Can you transcribe, word for word, the part of the Pravega video text starting with "To read video" and going on through "the same task."?

SOURCE EXTRACT
- - -
If a non-transactional Pravega writer were to fail while writing chunks of video, this could result in only some of the chunks being written. Although this can easily be handled by the reassembly process, this could cause high memory usage for the state of the reassembly process. To avoid this, Pravega transactions can be used to keep chunks for the same image within a single transaction.

For an example of a Flink video writer job, see VideoDataGeneratorJob.

Reading Video from Pravega

To read video frames from Pravega, the Pravega reader first reads the JSON-encoded ChunkedVideoFrame and deserializes it.

Next, a series of Flink operations is performed.

DataStream<VideoFrame> videoFrames = chunkedVideoFrames
    .keyBy("camera")
    .window(new ChunkedVideoFrameWindowAssigner())
    .process(new ChunkedVideoFrameReassembler());

The keyBy function enables parallel execution of different cameras. As new events are read from Pravega from multiple Flink tasks in parallel, events from the same camera will be grouped together and handled by the same task.
- - -
EXTRACTED ENTRIES

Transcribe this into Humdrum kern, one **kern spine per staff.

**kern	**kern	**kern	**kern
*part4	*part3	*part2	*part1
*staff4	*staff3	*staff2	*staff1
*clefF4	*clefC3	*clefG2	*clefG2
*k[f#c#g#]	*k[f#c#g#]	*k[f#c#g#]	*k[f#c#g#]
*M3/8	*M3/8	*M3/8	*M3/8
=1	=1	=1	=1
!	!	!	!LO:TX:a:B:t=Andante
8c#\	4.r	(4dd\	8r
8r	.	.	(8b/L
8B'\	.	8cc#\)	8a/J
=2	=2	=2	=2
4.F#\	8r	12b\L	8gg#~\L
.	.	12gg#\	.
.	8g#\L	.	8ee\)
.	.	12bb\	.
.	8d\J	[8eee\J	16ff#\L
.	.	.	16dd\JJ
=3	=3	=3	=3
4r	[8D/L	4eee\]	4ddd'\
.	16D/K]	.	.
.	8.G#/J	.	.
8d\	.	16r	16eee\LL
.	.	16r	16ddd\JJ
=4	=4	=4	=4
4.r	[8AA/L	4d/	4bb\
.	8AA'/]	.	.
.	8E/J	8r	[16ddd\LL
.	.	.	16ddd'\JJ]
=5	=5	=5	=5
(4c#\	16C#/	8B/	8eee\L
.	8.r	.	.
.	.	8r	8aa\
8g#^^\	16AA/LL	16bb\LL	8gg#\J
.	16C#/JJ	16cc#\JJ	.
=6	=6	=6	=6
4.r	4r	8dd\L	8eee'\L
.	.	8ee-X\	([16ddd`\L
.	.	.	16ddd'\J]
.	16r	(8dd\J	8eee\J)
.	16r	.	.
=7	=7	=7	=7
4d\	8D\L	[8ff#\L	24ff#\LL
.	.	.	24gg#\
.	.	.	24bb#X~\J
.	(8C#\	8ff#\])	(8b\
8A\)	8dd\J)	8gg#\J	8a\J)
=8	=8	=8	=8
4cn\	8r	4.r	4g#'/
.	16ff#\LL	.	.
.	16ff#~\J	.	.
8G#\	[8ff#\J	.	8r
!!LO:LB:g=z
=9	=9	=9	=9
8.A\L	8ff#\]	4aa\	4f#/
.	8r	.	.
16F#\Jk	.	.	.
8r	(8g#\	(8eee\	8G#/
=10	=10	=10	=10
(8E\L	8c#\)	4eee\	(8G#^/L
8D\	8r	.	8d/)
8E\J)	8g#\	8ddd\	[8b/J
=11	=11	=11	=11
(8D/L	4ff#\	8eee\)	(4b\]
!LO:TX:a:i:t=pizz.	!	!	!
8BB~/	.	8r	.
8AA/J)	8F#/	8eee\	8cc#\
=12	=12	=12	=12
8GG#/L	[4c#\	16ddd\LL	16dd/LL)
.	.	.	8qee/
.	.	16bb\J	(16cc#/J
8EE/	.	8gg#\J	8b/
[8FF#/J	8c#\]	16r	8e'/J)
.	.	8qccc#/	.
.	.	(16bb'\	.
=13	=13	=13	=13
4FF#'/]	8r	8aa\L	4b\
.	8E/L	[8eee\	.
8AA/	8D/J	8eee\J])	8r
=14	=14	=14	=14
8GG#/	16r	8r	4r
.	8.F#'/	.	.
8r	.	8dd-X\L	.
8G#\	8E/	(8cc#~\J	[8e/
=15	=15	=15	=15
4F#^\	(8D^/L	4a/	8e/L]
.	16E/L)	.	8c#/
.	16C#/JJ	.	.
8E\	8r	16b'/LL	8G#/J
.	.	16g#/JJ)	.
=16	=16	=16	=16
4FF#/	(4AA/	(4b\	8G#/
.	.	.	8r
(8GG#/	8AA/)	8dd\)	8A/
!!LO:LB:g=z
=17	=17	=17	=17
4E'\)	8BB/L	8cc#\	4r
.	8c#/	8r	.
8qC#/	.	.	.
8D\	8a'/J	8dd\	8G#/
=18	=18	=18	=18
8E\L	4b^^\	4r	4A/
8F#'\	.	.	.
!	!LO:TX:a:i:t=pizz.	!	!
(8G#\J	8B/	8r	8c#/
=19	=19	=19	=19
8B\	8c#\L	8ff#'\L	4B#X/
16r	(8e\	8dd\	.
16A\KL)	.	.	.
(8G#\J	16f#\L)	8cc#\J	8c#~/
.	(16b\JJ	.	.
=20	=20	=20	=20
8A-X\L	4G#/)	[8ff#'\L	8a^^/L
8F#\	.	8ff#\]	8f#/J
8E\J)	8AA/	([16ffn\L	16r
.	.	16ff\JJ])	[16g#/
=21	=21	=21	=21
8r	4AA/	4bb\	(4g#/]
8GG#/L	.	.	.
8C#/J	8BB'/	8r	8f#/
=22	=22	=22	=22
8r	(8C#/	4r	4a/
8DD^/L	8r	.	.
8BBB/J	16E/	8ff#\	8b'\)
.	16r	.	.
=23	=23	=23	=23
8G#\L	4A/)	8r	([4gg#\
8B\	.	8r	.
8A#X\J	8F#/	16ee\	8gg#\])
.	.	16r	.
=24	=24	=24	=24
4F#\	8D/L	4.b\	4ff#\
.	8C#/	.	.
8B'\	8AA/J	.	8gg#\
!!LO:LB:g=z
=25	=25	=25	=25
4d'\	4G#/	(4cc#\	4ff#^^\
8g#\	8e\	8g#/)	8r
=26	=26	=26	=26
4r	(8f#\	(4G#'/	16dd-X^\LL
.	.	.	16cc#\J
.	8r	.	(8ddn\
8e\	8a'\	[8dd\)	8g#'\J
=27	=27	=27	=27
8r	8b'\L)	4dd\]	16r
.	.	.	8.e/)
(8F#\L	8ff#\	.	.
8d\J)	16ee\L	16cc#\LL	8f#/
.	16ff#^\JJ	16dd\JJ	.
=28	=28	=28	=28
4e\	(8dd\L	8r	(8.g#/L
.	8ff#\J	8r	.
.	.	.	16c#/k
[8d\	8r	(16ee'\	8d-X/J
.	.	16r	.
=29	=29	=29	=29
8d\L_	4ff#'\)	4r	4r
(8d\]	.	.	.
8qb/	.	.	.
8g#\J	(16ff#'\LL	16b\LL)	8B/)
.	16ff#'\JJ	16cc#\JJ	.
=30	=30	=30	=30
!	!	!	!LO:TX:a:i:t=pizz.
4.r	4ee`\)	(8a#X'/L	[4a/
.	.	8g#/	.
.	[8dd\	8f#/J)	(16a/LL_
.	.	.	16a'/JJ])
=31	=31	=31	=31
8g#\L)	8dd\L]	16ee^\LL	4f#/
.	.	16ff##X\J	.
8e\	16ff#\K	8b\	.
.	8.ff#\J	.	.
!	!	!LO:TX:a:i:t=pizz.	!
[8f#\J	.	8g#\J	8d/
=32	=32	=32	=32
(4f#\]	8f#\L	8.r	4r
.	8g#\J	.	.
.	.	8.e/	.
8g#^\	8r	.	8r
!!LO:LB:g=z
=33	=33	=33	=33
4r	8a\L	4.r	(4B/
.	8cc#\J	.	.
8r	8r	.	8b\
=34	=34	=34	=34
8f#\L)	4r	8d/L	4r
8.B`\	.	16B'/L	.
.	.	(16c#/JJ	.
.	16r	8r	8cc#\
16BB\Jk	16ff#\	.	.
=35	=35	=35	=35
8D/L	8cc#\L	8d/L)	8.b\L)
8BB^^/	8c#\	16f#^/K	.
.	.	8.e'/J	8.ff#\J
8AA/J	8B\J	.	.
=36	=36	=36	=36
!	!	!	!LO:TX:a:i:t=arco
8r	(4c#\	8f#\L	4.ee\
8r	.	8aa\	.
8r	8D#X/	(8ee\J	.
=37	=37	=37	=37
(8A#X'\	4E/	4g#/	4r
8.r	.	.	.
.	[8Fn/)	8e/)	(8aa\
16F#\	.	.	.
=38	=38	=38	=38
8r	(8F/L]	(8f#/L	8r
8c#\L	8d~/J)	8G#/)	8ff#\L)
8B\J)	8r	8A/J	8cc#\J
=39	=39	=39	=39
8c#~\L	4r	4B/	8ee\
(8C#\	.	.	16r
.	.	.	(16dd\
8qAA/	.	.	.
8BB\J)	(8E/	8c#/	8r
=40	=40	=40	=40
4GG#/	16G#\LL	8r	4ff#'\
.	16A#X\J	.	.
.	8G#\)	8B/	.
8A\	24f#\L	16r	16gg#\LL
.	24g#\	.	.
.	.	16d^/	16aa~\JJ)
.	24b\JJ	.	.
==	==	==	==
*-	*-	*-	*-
- - -
COMPLETED EXERCISE
To read video frames from Pravega, the Pravega reader first reads the JSON-encoded ChunkedVideoFrame and deserializes it.

Next, a series of Flink operations is performed.

DataStream<VideoFrame> videoFrames = chunkedVideoFrames
    .keyBy("camera")
    .window(new ChunkedVideoFrameWindowAssigner())
    .process(new ChunkedVideoFrameReassembler());

The keyBy function enables parallel execution of different cameras. As new events are read from Pravega from multiple Flink tasks in parallel, events from the same camera will be grouped together and handled by the same task.